- DESCRIPTION OF THE TASK
Retype each entry exactly as written, and keep the pictures out of the copy.

- RECORDED DATA
===============

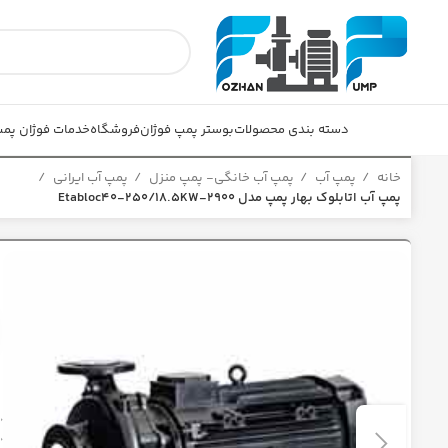
دسته بندی محصولات
بوستر پمپ فوژان
فروشگاه
خدمات فوژان پم
خانه
پمپ آب
پمپ آب خانگی- پمپ منزل
پمپ آب ایرانی
پمپ آب اتابلوک بهار پمپ مدل Etabloc40-250/18.5KW-2900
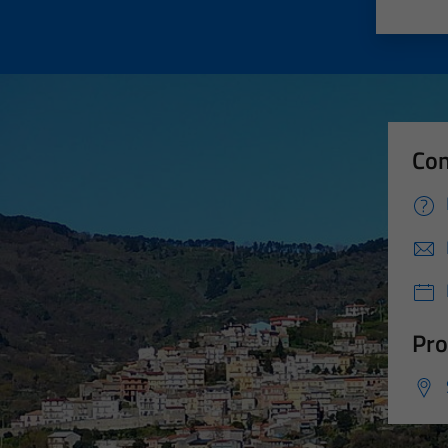
Valut
Va
Con
Pro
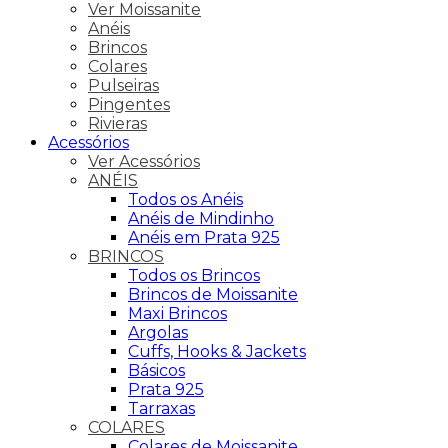
Ver Moissanite
Anéis
Brincos
Colares
Pulseiras
Pingentes
Rivieras
Acessórios
Ver Acessórios
ANÉIS
Todos os Anéis
Anéis de Mindinho
Anéis em Prata 925
BRINCOS
Todos os Brincos
Brincos de Moissanite
Maxi Brincos
Argolas
Cuffs, Hooks & Jackets
Básicos
Prata 925
Tarraxas
COLARES
Colares de Moissanite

===============

- COMPLETED TASK
دسته بندی محصولات
بوستر پمپ فوژان
فروشگاه
خدمات فوژان پم
خانه
پمپ آب
پمپ آب خانگی- پمپ منزل
پمپ آب ایرانی
پمپ آب اتابلوک بهار پمپ مدل Etabloc40-250/18.5KW-2900
Valut
Va
Con
Pro
Ver Moissanite
Anéis
Brincos
Colares
Pulseiras
Pingentes
Rivieras
Acessórios
Ver Acessórios
ANÉIS
Todos os Anéis
Anéis de Mindinho
Anéis em Prata 925
BRINCOS
Todos os Brincos
Brincos de Moissanite
Maxi Brincos
Argolas
Cuffs, Hooks & Jackets
Básicos
Prata 925
Tarraxas
COLARES
Colares de Moissanite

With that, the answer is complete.